> Dataset entries:
------------------------------
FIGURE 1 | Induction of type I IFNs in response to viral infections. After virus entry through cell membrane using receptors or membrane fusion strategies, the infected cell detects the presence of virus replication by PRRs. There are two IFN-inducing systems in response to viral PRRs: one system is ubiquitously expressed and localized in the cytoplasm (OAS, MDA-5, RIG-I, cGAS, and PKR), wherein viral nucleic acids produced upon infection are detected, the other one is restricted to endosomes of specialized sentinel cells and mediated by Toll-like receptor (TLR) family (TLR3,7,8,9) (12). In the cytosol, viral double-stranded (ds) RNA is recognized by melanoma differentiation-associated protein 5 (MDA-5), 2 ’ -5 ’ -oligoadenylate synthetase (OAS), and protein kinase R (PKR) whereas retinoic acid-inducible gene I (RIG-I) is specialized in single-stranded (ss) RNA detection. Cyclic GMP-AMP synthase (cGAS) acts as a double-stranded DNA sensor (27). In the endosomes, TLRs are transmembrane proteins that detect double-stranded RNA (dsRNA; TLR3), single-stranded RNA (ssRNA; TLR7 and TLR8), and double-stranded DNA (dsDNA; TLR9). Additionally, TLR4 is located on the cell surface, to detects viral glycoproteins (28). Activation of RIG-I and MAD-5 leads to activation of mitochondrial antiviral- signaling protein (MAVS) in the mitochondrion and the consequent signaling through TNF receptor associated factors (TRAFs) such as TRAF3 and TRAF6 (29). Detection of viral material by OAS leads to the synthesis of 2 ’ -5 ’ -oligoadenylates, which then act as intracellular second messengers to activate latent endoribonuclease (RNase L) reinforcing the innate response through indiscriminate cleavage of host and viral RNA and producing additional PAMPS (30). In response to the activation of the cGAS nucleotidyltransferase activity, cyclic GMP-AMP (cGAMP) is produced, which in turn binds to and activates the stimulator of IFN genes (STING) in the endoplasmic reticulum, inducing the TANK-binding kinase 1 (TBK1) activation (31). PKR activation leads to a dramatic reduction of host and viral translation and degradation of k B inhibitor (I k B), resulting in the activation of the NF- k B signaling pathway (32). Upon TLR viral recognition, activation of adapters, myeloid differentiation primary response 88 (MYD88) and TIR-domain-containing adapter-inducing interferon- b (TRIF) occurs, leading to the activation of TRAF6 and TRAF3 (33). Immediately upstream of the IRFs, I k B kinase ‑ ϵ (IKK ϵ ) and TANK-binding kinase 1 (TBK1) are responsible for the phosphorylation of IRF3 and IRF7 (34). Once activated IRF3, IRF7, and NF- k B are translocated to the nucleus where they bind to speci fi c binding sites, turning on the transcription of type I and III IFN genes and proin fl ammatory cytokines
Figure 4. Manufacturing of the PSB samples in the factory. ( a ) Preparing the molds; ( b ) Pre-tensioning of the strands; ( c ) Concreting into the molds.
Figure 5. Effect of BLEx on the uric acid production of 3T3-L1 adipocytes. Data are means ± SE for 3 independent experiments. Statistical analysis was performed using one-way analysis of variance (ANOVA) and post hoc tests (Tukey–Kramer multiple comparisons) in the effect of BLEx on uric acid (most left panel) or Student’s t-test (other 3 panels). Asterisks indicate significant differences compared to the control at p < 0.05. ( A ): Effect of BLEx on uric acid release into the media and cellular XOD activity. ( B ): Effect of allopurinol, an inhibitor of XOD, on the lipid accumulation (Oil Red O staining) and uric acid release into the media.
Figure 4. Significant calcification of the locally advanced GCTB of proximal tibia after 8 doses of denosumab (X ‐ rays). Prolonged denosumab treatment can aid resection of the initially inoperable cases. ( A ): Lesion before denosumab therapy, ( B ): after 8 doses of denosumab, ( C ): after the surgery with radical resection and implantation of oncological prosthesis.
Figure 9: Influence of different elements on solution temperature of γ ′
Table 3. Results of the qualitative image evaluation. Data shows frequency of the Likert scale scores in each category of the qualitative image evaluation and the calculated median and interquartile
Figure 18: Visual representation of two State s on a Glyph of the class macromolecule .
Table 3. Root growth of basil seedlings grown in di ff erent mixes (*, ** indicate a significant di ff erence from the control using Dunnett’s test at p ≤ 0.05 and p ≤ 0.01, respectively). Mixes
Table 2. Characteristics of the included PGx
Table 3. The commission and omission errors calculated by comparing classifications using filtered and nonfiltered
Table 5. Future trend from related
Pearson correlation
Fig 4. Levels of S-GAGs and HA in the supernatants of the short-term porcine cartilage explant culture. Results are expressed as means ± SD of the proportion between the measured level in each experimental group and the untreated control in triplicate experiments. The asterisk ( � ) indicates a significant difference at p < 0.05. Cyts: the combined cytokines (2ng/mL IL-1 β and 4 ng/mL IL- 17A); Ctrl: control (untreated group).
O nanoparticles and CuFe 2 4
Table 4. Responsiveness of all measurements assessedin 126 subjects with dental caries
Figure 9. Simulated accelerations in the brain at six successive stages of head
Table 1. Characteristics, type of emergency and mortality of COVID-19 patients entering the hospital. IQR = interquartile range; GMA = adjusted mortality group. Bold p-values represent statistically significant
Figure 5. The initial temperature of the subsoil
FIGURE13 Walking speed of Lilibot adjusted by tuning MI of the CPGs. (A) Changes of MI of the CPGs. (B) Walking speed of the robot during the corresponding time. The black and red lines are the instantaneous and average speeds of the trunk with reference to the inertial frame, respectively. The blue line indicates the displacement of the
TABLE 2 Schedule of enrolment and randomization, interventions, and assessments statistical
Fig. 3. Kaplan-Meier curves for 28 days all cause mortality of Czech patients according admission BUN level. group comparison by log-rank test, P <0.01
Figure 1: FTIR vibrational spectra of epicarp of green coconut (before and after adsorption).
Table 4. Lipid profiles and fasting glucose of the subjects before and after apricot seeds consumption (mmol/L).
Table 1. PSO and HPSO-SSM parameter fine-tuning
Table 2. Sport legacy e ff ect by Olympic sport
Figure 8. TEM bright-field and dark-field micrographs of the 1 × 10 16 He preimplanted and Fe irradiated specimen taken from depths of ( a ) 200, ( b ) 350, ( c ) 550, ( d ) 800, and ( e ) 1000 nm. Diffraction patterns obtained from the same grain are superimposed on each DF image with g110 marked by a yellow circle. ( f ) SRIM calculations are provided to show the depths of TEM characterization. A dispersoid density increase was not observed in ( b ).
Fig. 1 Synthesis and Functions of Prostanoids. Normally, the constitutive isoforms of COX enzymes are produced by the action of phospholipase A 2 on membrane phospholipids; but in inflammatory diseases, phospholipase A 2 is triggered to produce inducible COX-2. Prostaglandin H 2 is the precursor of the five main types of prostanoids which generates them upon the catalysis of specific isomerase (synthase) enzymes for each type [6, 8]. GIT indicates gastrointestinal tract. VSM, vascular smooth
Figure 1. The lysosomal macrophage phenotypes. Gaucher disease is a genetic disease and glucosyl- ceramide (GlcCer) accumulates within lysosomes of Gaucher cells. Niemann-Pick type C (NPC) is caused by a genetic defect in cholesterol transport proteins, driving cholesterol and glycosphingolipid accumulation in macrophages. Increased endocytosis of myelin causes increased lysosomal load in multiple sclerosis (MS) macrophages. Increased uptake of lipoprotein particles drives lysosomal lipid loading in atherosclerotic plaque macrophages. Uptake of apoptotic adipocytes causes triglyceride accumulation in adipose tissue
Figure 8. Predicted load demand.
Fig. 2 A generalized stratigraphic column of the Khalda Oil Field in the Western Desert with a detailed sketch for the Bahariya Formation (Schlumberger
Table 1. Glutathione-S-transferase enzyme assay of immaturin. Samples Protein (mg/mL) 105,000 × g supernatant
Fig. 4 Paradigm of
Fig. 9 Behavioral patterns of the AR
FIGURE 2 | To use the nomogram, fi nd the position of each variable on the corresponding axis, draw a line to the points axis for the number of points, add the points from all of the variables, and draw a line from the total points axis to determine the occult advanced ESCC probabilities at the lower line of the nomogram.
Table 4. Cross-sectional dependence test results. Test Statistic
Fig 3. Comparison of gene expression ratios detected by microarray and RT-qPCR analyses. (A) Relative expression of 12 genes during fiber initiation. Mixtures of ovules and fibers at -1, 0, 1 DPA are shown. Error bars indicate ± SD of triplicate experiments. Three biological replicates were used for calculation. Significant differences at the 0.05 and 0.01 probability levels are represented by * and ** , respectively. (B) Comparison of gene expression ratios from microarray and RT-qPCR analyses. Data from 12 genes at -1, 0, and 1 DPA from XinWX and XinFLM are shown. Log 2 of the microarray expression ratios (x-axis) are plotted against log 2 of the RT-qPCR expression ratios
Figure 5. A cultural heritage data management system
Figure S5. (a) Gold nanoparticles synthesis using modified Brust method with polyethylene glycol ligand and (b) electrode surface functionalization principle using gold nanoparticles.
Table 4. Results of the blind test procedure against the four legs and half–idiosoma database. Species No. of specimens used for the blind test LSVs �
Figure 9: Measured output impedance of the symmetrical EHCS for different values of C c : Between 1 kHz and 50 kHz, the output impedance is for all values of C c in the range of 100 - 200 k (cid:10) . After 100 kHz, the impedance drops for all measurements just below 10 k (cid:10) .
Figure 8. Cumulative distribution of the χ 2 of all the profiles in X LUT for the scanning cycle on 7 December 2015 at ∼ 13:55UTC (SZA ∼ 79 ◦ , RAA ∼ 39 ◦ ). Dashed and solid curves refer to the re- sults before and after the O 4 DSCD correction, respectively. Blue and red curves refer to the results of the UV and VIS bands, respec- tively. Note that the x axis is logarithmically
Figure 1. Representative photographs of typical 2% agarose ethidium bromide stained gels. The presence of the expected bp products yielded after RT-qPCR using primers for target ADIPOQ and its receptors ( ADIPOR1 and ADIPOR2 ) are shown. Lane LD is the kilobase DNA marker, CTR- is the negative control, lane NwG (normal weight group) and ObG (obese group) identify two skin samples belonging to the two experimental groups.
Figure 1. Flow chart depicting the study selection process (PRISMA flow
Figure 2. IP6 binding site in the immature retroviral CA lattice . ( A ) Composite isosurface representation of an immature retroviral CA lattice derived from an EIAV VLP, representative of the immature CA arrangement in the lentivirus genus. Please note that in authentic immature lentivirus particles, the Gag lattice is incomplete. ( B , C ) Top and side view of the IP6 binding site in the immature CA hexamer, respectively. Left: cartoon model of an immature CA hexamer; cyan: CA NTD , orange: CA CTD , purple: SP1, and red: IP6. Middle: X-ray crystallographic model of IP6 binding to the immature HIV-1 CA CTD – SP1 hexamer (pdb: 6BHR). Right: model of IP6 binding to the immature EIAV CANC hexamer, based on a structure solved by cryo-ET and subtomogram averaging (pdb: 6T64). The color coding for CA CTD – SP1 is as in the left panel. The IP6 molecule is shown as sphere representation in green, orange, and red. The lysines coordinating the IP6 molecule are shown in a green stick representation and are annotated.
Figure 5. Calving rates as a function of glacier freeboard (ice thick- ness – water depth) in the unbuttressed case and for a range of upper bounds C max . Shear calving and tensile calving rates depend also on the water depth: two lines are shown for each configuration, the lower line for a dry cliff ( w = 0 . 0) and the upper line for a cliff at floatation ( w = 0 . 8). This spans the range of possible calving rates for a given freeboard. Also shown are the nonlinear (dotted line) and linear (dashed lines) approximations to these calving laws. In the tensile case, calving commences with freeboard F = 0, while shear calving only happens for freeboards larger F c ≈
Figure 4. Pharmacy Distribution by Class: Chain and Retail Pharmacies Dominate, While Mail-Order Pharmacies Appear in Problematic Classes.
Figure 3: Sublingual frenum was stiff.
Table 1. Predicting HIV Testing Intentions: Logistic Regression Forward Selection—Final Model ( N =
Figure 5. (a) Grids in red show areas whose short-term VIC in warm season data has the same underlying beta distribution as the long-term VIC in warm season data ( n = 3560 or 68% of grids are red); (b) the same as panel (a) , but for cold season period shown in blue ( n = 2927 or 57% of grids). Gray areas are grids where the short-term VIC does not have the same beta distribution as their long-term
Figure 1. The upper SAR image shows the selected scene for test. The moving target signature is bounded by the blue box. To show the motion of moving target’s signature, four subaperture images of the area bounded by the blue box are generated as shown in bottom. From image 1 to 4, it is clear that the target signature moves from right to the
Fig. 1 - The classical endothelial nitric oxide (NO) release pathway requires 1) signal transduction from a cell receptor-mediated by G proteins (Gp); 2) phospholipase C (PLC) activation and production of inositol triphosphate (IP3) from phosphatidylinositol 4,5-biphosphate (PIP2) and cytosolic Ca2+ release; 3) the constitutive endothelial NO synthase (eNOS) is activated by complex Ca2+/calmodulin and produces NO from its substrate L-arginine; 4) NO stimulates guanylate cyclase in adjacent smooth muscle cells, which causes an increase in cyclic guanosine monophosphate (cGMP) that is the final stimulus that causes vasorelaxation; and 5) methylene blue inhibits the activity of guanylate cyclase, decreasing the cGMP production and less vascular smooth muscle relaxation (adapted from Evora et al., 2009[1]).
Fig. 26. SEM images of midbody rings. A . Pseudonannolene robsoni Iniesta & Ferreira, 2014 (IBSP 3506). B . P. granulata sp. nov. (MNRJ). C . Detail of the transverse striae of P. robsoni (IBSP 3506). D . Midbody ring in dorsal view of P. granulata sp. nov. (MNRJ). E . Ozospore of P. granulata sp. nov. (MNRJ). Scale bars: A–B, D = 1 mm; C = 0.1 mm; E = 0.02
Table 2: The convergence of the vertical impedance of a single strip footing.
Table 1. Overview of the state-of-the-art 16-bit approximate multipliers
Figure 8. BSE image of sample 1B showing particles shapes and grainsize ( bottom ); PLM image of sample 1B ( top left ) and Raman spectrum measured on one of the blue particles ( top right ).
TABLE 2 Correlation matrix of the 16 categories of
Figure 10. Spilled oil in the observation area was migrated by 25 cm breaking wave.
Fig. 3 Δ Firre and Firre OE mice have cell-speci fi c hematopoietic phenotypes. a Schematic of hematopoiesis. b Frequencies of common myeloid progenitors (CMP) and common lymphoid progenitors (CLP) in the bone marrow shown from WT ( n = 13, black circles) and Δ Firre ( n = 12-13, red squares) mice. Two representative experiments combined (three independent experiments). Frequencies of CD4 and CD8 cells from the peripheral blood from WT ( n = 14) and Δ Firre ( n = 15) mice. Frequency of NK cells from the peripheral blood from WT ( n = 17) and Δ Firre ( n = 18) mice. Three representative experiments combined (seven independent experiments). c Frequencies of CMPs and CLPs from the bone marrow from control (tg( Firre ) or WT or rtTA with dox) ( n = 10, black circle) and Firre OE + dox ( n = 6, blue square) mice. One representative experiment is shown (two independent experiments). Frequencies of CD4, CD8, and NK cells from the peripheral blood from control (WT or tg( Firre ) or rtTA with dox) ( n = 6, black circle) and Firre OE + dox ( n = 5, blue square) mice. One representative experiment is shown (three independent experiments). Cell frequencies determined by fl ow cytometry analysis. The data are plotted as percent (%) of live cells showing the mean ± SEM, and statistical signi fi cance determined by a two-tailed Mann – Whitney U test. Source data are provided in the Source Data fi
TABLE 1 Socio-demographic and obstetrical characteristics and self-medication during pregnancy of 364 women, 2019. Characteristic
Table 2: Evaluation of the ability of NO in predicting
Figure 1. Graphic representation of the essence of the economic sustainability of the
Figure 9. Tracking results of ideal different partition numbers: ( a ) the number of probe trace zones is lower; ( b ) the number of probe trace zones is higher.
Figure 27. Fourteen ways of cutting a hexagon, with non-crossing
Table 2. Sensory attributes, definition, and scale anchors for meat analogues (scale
------------------------------
> What the exercise asks:
All lines above from the line with "Fig. 26. SEM" through the line with "Figure 10. Spilled", both included, are to be set down exactly, with nothing else.

> Output:
Fig. 26. SEM images of midbody rings. A . Pseudonannolene robsoni Iniesta & Ferreira, 2014 (IBSP 3506). B . P. granulata sp. nov. (MNRJ). C . Detail of the transverse striae of P. robsoni (IBSP 3506). D . Midbody ring in dorsal view of P. granulata sp. nov. (MNRJ). E . Ozospore of P. granulata sp. nov. (MNRJ). Scale bars: A–B, D = 1 mm; C = 0.1 mm; E = 0.02
Table 2: The convergence of the vertical impedance of a single strip footing.
Table 1. Overview of the state-of-the-art 16-bit approximate multipliers
Figure 8. BSE image of sample 1B showing particles shapes and grainsize ( bottom ); PLM image of sample 1B ( top left ) and Raman spectrum measured on one of the blue particles ( top right ).
TABLE 2 Correlation matrix of the 16 categories of
Figure 10. Spilled oil in the observation area was migrated by 25 cm breaking wave.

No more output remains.